■ **Text**:

Dieser Artikel stammt von Netzpolitik.org.
Liebe Leser:innen,
unsere Texte wiederholt zu prüfen, bevor wir sie veröffentlichen, ist für uns Routine. Deshalb läuft in meinem Hinterkopf beim Check manchmal ein kleines, imaginäres Gerichtsverfahren. Eine Inkarnation von Barbara Salesch fragt mich dann: „Aha, da steht: ‚Der Himmel war blau.‘ Wie kommen Sie denn darauf?“ Zu meiner Verteidigung ziehe ich dann die abgehefteten Wetterberichte des Tages hervor.
Einer der einfachsten Fälle, etwas zu überprüfen: Wenn es in einem öffentlichen und zweifelsfrei authentischen Dokument steht. Oder wenn es irgendwer in ein Mikro gesagt hat. Wenn die Sätze dann noch klar und unmissverständlich sind, ist die Sache eigentlich schnell abgehakt.
Aber manchmal beobachte ich mich dabei, wie ich trotzdem zweifle. Wie ich ein Dokument fünf Mal öffne, nochmal nachlese. Dann schaue, was für ein Datum auf dem Dokument steht. Vielleicht bin ich ja um ein paar Jahrzehnte im Raum-Zeit-Kontinuum verrutscht? Oder ich habe irgendeinen Kontext übersehen? Manchmal finde ich mich dann als Teil Morgensternscher Lyrik wieder:
Und er kommt zu dem Ergebnis:
Nur ein Traum war das Erlebnis.
Weil, so schließt er messerscharf,
nicht sein kann, was nicht sein darf.
Diese Woche ging mir das so bei dem Beschluss der Innenministerkonferenz zur Überwachungsgesamtrechnung. Kurz zusammengefasst: Die Innenminister:innen finden die Überwachungsgesamtrechnung doof. Das dahinterliegende Freiheitsverständnis finden sie zu eindimensional. Freiheit und Sicherheit sind ja keine Gegensätze. (Da würde ich sogar mitgehen.) Eine Freiheitskommission finden sie auch doof, ganz grundsätzlich. Es sollen sich nicht noch mehr Leute in die Gesetzgebung reinhängen. Stattdessen fordern sie eine Sicherheitsgesamtrechnung. (Wie war das mit der Eindimensionalität?)

■ **Zu erledigen**:
1. Kannst du aus dem Netzpolitik.org-Text alles von „Aber manchmal beobachte“ bis hinunter zu „war das Erlebnis.“ Wort für Wort kopieren?
2. Kannst du den Netzpolitik.org-Text nach seinem letzten Satz wieder aufnehmen und fortsetzen?

Auszug aus einer Datendatei
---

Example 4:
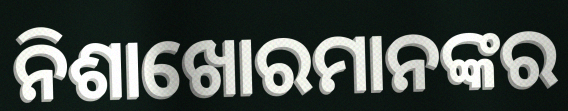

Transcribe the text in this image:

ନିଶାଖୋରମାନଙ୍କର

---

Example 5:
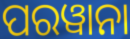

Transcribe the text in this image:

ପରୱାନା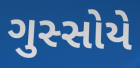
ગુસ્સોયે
--
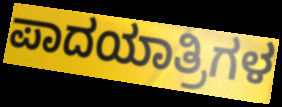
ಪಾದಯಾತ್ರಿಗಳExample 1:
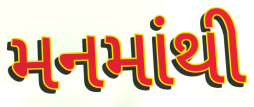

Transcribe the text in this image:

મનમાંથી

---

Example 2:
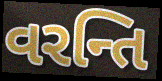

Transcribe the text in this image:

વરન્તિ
---
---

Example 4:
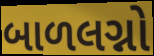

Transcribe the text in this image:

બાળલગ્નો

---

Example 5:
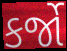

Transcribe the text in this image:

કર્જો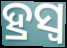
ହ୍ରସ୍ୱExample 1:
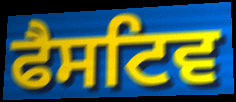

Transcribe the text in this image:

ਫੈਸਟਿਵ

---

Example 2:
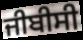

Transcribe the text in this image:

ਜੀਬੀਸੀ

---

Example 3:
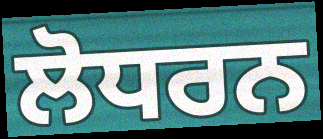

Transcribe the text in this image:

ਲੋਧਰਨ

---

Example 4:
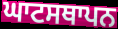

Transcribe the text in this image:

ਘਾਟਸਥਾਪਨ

■ **Antworten je Aufgabe**:
1.
Aber manchmal beobachte ich mich dabei, wie ich trotzdem zweifle. Wie ich ein Dokument fünf Mal öffne, nochmal nachlese. Dann schaue, was für ein Datum auf dem Dokument steht. Vielleicht bin ich ja um ein paar Jahrzehnte im Raum-Zeit-Kontinuum verrutscht? Oder ich habe irgendeinen Kontext übersehen? Manchmal finde ich mich dann als Teil Morgensternscher Lyrik wieder:
Und er kommt zu dem Ergebnis:
Nur ein Traum war das Erlebnis.

2.
Ich habe die Beschlüsse gelesen, nochmal gelesen, nochmal gelesen und vergeblich eine Satirekennzeichnung gesucht. Weil mir nicht in den Kopf wollte, wie man vermeintlich unironisch erst das angeblich eindimensionale Freiheitsverständnis kritisieren kann, um es dann selbst zu beschwören. Weil ich es verwunderlich finde, wie man etwas so fundamental ablehnen kann, das noch nicht fertig ist, wo wir noch nicht einmal Zwischenergebnisse kennen. Egal, was dabei rauskommt: doof. Wie ein prototypisches Kleinkind mitten in der Trotzphase. Doch all mein Zweifeln änderte nichts an dem, was da schwarz auf weiß stand.
Das ist nicht das erste Mal. Mir ging es öfter so bei der Überprüfung unseres Doku-Podcasts „Systemeinstellungen“, bei dem uns Menschen erzählt haben, wie unvermittelt die Polizei in ihrem Zuhause stand. Ich bin immer wieder ungläubig bei der Berichterstattung über Migrationsthemen, ob etwas wirklich so unmenschlich sein kann. Aber wenn ich dann auch die zehnte kritische Nachfrage meiner inneren Fernsehrichterin beantworten kann, ist das vielleicht ein guter Gradmesser dafür, dass gerade so richtig etwas schiefläuft.
Habt ein gutes Wochenende!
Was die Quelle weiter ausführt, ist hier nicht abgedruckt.